Step two: the E Step:
Calculate responsibilities $\gamma_{ik}$ using the current paramter values
Step three: the M - Step:
Once we computed $\gamma_{ik}$ we can comute the expexcted likelihood.
Re-estimate the parameters using the current responsibilities. Solving for $\mu_k$ and $\Sigma_k$ is like fitting $k$ separate Gaussians but with weighted by responsibilities $\gamma_{ik}$
$$ \pi_k = \frac{N_k}{N}$$ with $$ N_k = \sum_{n=1}^{N}\gamma_{ik}$$
$$ \mu_k = \frac{1}{N_k} \sum_{n=1}^{N} \gamma_{ik}x_i$$
$$ \Sigma_k = \frac{1}{N_k} \sum_{n=1}^{N} \gamma_{ik}(x_i - \mu_k)(x_i - \mu_k)^T $$
Step four:
If there is no convergence, return to Step 2. The entire iterative process repeats until the algorithm converges,
Nuts and Bolts in Python
Assume we have a dataset and we would like to know the parameters that generated the data (the source).
import numpy as np
from sklearn.datasets import make_blobs
from scipy.stats import multivariate_normal
We will generate a small toy data with 10 data points in 3 clusters.
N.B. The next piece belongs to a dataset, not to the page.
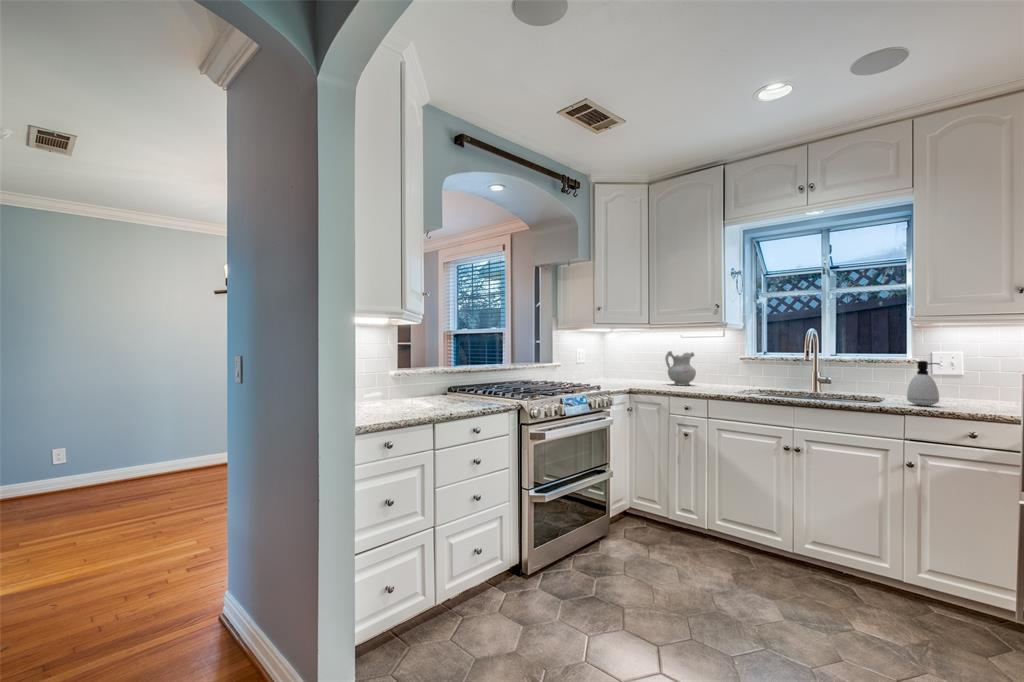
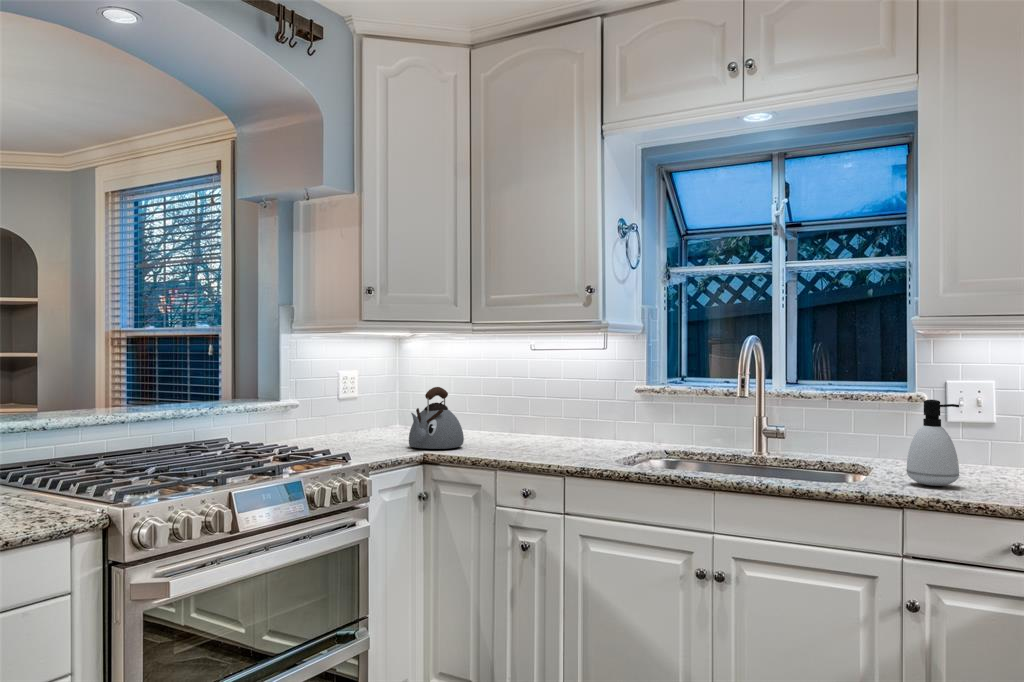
ceramic pitcher: present [665,351,696,385] -> none [503,377,560,444]
kettle: none [620,356,648,386] -> present [409,387,464,449]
At this point we know 3 clusters, but it will be a latent variable.
n_samples = 10
centers = [[5, 5], [10, 15], [10,10]]
X, y = make_blobs(n_samples=n_samples, centers=centers, random_state=40)
-
Step 1 - Initialization
Assume number of sources equals 3. Radnomly initialize the mean taking random points from data, the covariance and pi.
number_of_sources = len(centers)
mu = (X[1,:]), (X[5,:]), (X[7,:])
mu = np.vstack(mu)
cov =[ np.cov(X.T) for _ in range(number_of_sources) ]
pi = np.ones(number_of_sources)/number_of_sources
-
Step 2 - The E-step
r_ik = np.zeros((n_samples, number_of_sources))
numerator = np.zeros( (n_samples, number_of_sources) )
for i in range(number_of_sources):
r_ik[:,i] = multivariate_normal(mean=mu[i], cov=cov[i]).pdf(X)
denominator = r_ik.sum(axis=1)[:, np.newaxis]
r_ik = r_ik/denominator
At start r_ik
was initialized with zeros. It indicates the probaility of each point being in the $k$th cluster and now is updated to :
r_ik -> array([[0.06244909, 0.1723533 , 0.76519761],
[0.29184368, 0.47038617, 0.23777014],
[0.47965241, 0.37006151, 0.15028608],
[0.21491568, 0.43439897, 0.35068535],
[0.48169748, 0.36806621, 0.15023631],
[0.06380228, 0.20367482, 0.73252291],
[0.16457573, 0.30695706, 0.52846721],
[0.15749558, 0.29092674, 0.55157767],
[0.29121053, 0.49204326, 0.21674621],
[0.47990079, 0.3772105 , 0.14288871]])
-
Step 3 - The M-step
for i in range(number_of_sources):
n_k = np.sum(r_ik[:,i],axis=0)
mu[i] = (X * r_ik[:,[i]]).sum(axis=0) / n_k
cov[i] = np.cov(X.T, aweights=(r_ik[:,[i]]/n_k).flatten(), bias=True)
Lets check cov
before Step 3.
cov -> [[ 8.37125986, 11.51406819],
[11.51406819, 21.45486335]],
[[ 8.37125986, 11.51406819],
[11.51406819, 21.45486335]],
[[ 8.37125986, 11.51406819],
[11.51406819, 21.45486335]])]
The cov
upon updation in Step 3.
cov -> [[ 8.27448744, 12.41384471],
[12.41384471, 19.94215921]],
[[3.75845268, 4.72081764],
[4.72081764, 9.81335957]]),
[[ 2.63642289, 5.09967171],
[ 5.09967171, 14.96354268]]
Large number of data points
The above set of steps were run on data with 300 points. Figure on left shows gaussians at the start and on right after 50 iterations.